Increased availability of multi-omics data has facilitated the characterization of metabolic phenotypes of cellular organisms. However, devising genetic interventions that drive cellular organisms toward the desired phenotype remains challenging in terms of time, cost, and resources. Kinetic models, in particular, hold great potential for accelerating this task since they can simulate the metabolic responses to environmental and genetic perturbations. Although the challenges in building kinetic models have been well-documented, there exists no consensus on how to use these models for strain design in a computationally tractable manner. A straightforward approach that exhaustively simulates and evaluates putative designs would be impractical, considering the intensive computational requirements when targeting multiple enzymes. We address this issue by introducing a framework to efficiently scout the space of designs while respecting the physiological requirements of the cell.
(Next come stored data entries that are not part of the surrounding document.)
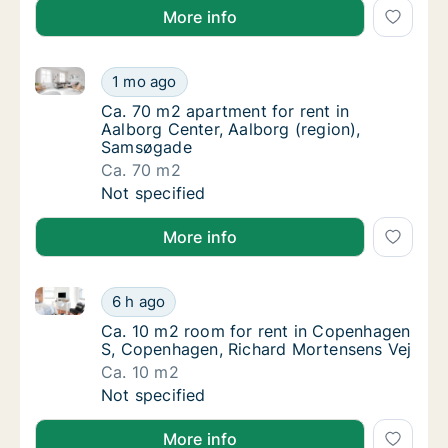
More info
Ca. 70 m2 apartment for rent in Aalborg Center, Aa
Ca. 70 m2 apartment for rent in Aalborg Ce
1 mo ago
Ca. 70 m2 apartment for rent in Aalborg Ce
Ca. 70 m2 apartment for rent in
Aalborg Center, Aalborg (region),
Samsøgade
Ca. 70 m2
Ca. 70 m2 apartment for rent in Aalborg Ce
Not specified
More info
Ca. 10 m2 room for rent in Copenhagen S, Copenhag
Ca. 10 m2 room for rent in Copenhagen S, 
6 h ago
Ca. 10 m2 room for rent in Copenhagen S, 
Ca. 10 m2 room for rent in Copenhagen
S, Copenhagen, Richard Mortensens Vej
Ca. 10 m2
Ca. 10 m2 room for rent in Copenhagen S, 
Not specified
More info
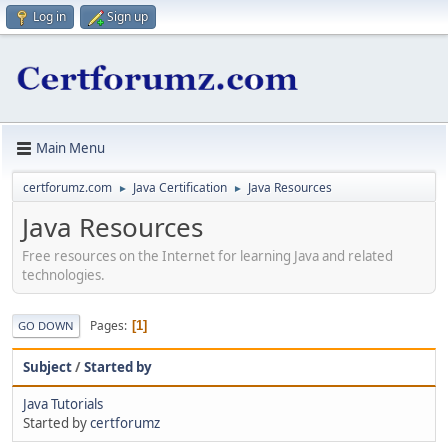
Log in
Sign up
Main Menu
certforumz.com
Java Certification
Java Resources
►
►
Java Resources
Free resources on the Internet for learning Java and related
technologies.
Pages
1
GO DOWN
Subject
/
Started by
Java Tutorials
Started by
certforumz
The framework employs mixed-integer linear programming and nonlinear simulations with large-scale nonlinear kinetic models to devise genetic interventions in a scalable manner while accounting for the network effects of these perturbations. More importantly, the framework ensures the engineered strain’s robustness by maintaining its phenotype close to that of the reference strain. We use the framework to improve the production of anthranilate, a precursor for pharmaceutical drugs, in E. coli. The devised strategies include eight previously experimentally validated targets and also novel designs suitable for experimental implementation. As an essential part of the future design-build-test-learn cycles, we anticipate that this novel framework will enable high throughput designs and accelerated turnover in biotechnological processes.